Zilles Stammkneipe „Wilhelm Hoeck 1892“ hat einen neuen Wirt.

Auch das war sein „Milljöh“: Heinrich Zille war Stammgast im „Wilhelm Hoeck 1892“. Die urige Destille an der Wilmersdorfer Straße war zwar nicht sein Wohnzimmer, er wohnte gleich um die Ecke, aber hier fand er bei einer frisch gezapften Molle seine Typen mit Herz und Schnauze. Hier sah er „die Männer verduften, wenn die Frauen verblühen“. Realer Stoff für seine herrlich gezeichneten Milieustudien. Heute hätte „Pinselheinrich“ gewiss seine Freude daran, zu sehen, wie erfolgreich seine Stammkneipe die Wirren der Zeit überstand und sich immer noch als fast original erhaltene Ur-Berliner Lokalität präsentiert.

Jubilar feiert

Das „Hoeck“ wird 125. Ein Jubiläum, das nach Wirtswechsel, kurzer Hängepartie und Abschluss der Renovierungsarbeiten in diesem Jahr zünftig gefeiert wird. Der neue Betreiber, Marko Tobjinski, will zwar am alten Interieur „alles so lassen, wie es ist“, hat aber dennoch viel vor mit der ältesten Kneipe Charlottenburgs. Der historische Schankraum mit seinen rustikalen Tischen, vertäfelten Wänden, Schnapsfässern, den Flaschenbatterien und der Handkurbel-Kasse bleibt unverändert. Das daneben liegende Restaurant bekommt seine Alt-Berliner
Atmosphäre zurück.

Faszinierende Geschichte

Der gebürtige Wilmersdorfer will eine Gastlichkeit für „Körper, Bauch und Seele“. „Dieser Dreiklang hat hier eine lange Tradition“, sagt Tobjinski. „Alles im ‚Hoeck‘ ist über die Jahrzehnte gewachsen, so etwas kann man nicht bauen. Jede Ecke, jeder Winkel strahlt eine faszinierende Geschichte aus.“ Es ist dieses Ambiente mit seinen Stammgästen und den verrückten Geschichten, das ihn anzog. Schon als Kind habe ihn sein Stiefvater in den verräucherten Gastraum mitgeschleppt, dass er als Wirt zurückkehren würde, hätte er sich nicht träumen lassen. „Das ,Hoeck‘ ist wie eine persönliche Schatztruhe von Berlin, die du nach vielen Jahren öffnest und all die kleinen Zettel rausholst, die dir fast vergessene Erinnerungen zurückbringen“, schwärmt der neue Besitzer.

Mit Argusaugen

Marko Tobjinski weiß, dass viele mit Argusaugen darauf gucken, was er und sein Team aus dieser Berliner Institution machen.
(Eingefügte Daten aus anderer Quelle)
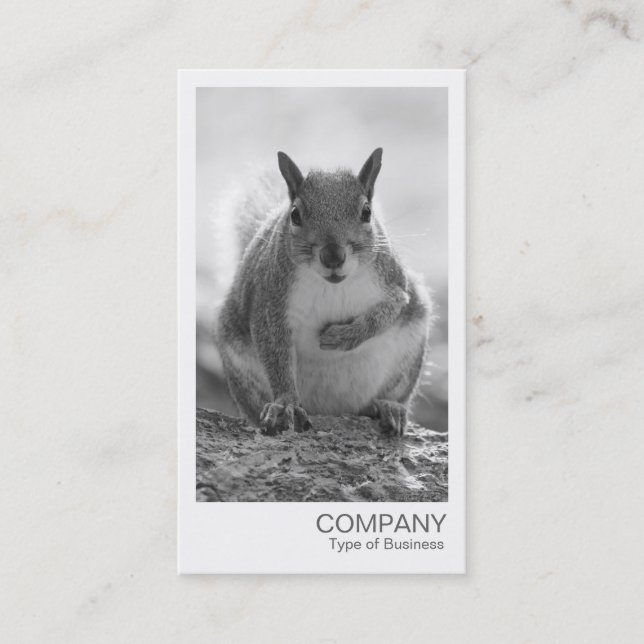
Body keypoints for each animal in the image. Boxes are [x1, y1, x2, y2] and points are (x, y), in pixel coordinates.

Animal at [214, 148, 433, 436]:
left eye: (366, 212)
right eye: (295, 215)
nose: (333, 256)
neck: (333, 286)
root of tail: (333, 411)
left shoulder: (394, 284)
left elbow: (388, 312)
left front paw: (343, 336)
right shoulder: (270, 302)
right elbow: (276, 354)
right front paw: (285, 404)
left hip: (408, 358)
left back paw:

Vor allem wollen sie ab 18. März ein Stück Kneipenkultur wieder beleben. Diese sei in den vergangenen Jahren in Berlin ziemlich eingeschlafen. Wo Dart-Automaten oder Billardtisch fehlten, wurde es ruhiger; das alte Stammpublikum verschwand mit den Jahren und junge Leute gingen lieber in Bars und hippe Retro-Kneipen. Tobjinski will sie wieder herlocken – mit Kultur, Musik und Kunst. Doch vor allem auch mit gutbürgerlicher Küche aus regionaler Produktion.